Heroes of the Holocaust

“This story is amazing in its own right … apart from being a Holocaust story. That’s important, I think,” said director Edward Zwick recently, sitting on the sunny rooftop of the Gramercy Park Hotel. The 56-year-old director was in town to discuss his latest film, Defiance, the incredible true story of the Bielski brothers, who hid in the forests of Belarus during World War II, fighting off the Nazis, and were responsible for saving over 1,200 Jewish lives. The movie, which stars Mr. James Bond, Daniel Craig; new daddy Liev Schrieber; and little Billy Elliot (all grown up!), Jamie Bell, opens at the Ziegfeld on Dec. 31 before opening nationwide on Jan. 16.

The previous evening, Mr. Zwick had screened the film for relatives of the Bielskis, in addition to other Holocaust survivors and their families, at the Museum of Jewish Heritage in Battery Park City. It was an emotional two hours, punctuated with audible sniffling, and cheers during the courageous battle scenes. One of the more striking things about seeing any film set during that horrific period is the realization that, in the grand scheme of things, 1941 just wasn’t that long ago. With that in mind, Mr. Zwick spent the day taking portrait photographs of the survivors. “These people that I was with yesterday, they are in the 11th hour,” he said. “I was very close to my grandfather, and after he died, I didn’t realize how much I missed that sound, that shtetl accent. Within 5 or 10 years, that sound will be gone, as well as any living witness.” He paused. “That’s the thing about Jews, is that memory and the repetition of memory is central to the culture. That’s what the Passover Seder is: the retelling.
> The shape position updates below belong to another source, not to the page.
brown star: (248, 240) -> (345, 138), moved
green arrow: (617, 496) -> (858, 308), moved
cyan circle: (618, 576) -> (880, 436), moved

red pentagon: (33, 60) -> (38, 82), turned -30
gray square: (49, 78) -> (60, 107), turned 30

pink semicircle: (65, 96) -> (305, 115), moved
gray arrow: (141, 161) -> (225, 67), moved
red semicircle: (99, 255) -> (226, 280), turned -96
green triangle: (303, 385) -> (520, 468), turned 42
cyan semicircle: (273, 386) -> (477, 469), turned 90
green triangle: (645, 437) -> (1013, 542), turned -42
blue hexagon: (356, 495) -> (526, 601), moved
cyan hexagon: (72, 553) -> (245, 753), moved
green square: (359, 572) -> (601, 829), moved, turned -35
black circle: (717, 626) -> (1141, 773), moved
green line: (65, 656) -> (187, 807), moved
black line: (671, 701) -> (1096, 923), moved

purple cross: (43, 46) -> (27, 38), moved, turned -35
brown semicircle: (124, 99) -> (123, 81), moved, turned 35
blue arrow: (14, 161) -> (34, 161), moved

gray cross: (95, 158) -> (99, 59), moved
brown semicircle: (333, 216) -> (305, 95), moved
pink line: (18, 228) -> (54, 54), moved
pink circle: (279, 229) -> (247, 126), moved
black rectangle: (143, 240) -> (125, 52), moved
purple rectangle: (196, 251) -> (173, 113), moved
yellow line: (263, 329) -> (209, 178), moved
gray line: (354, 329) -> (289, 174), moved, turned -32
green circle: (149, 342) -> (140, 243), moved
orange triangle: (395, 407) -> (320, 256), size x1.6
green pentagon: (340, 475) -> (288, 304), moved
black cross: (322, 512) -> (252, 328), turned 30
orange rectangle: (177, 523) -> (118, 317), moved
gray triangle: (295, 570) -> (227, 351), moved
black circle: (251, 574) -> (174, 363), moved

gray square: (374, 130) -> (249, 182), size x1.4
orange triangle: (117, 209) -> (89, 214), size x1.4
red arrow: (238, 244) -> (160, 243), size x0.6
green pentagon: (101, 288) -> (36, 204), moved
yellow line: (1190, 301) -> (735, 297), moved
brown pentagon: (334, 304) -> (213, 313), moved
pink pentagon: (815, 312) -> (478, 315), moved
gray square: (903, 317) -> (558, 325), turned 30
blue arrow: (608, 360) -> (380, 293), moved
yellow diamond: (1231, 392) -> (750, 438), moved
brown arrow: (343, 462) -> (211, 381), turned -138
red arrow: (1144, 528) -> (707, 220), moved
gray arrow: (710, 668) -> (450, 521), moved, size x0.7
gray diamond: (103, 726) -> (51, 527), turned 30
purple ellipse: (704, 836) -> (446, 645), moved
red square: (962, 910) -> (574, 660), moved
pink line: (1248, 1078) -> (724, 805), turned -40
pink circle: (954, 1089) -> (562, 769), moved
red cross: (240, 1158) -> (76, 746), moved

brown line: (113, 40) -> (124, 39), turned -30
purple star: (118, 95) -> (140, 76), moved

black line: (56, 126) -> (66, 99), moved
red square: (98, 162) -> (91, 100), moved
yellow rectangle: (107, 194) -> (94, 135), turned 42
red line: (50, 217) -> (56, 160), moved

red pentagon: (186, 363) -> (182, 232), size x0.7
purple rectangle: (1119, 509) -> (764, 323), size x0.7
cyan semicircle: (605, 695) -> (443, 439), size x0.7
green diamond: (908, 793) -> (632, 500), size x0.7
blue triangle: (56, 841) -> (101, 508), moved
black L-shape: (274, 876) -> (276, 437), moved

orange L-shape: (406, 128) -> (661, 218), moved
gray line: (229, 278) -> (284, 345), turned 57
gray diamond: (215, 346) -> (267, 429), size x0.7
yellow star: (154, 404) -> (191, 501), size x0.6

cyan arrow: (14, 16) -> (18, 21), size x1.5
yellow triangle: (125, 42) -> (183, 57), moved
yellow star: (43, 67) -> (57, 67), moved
I think that oral tradition has been accountable for the survival of these people.”

The film was a hard one to make, both emotionally and physically, with the cast and crew spending five long, cold months in Lithuanian forests. “The interesting thing about it was that when you are in a hard place, the company tends to bond,” Mr. Zwick said. “We were all sort of there for one another.” The dashing Mr. Craig (playing a Jew for the second time!) was an actor Mr. Zwick had met when casting his last movie, Blood Diamond. “I liked him, but the studio was basically like, ‘Who’s he?’” (Needless to say, this was before Mr. Craig was a.k.a. James Bond.) “Or they said, yeah, you can make it—we’ll give you 12 dollars,” Mr. Zwick laughed. About a year later, on his way to Africa to shoot Blood Diamond (with Leonardo DiCaprio and Jennifer Connelly), Mr. Zwick found himself on the same flight to England as Mr. Craig. They had a nice conversation, and by the end of the flight, Mr. Zwick had him firmly in mind for when he finished the Defiance script. “Daniel is a wonderful fellow. He’s a working-class actor who happens to be a big movie star now. Five minutes into this [Defiance], you forget all about James Bond.”

Like many of the director’s past films (Glory, Legends of the Fall, The Last Samurai), Defiance is big and beautiful, almost old-fashionedly so, unafraid to nudge at your emotions.

“A lot of people find fault with that,” said Mr. Zwick. “I think we go to the movies to cathart and be transported, but there are some people who are suspicious of that,” he said. “I think there’s been a tilt in modern criticism that feels that any kind of emotionality is by nature manipulative and that that’s exploitive in some way. It’s how the theater began, it was its purpose … and I am unapologetic. I think there’s a certain admiration for things that are more flinty and unsentimental, defiantly unsentimental. I’m not sure people understand that to reach genuine deep feeling, when earned, is extremely difficult.”

Surprisingly, Defiance also has sprinkled moments of grim humor. “People ask about that and my response is always, well, they’re Jews,” said the (obviously) Jewish director with a grin. “They’re funny and they’re dark—the darker the humor, the better.” The Illinois-raised Mr. Zwick, who was educated at both Harvard and the American Film Institute, now resides in Santa Monica with his family. Did working on this film make him feel more connected to his faith? “Faith … and the Holocaust is a very tricky subject,” he said. “Connected to a people and a tradition, yes, certainly. It’s one thing to try to reckon the immensity of the Holocaust from afar, it’s quite another to be up close in any way and come to understand just what it was.” He paused. “Vilnius [in Lithuania] is this beautiful city, but it’s been cleansed … and it’s ghoulish, and then you think about how many other cities that this has happened and one just can’t help but feel … there but for the grace of God.”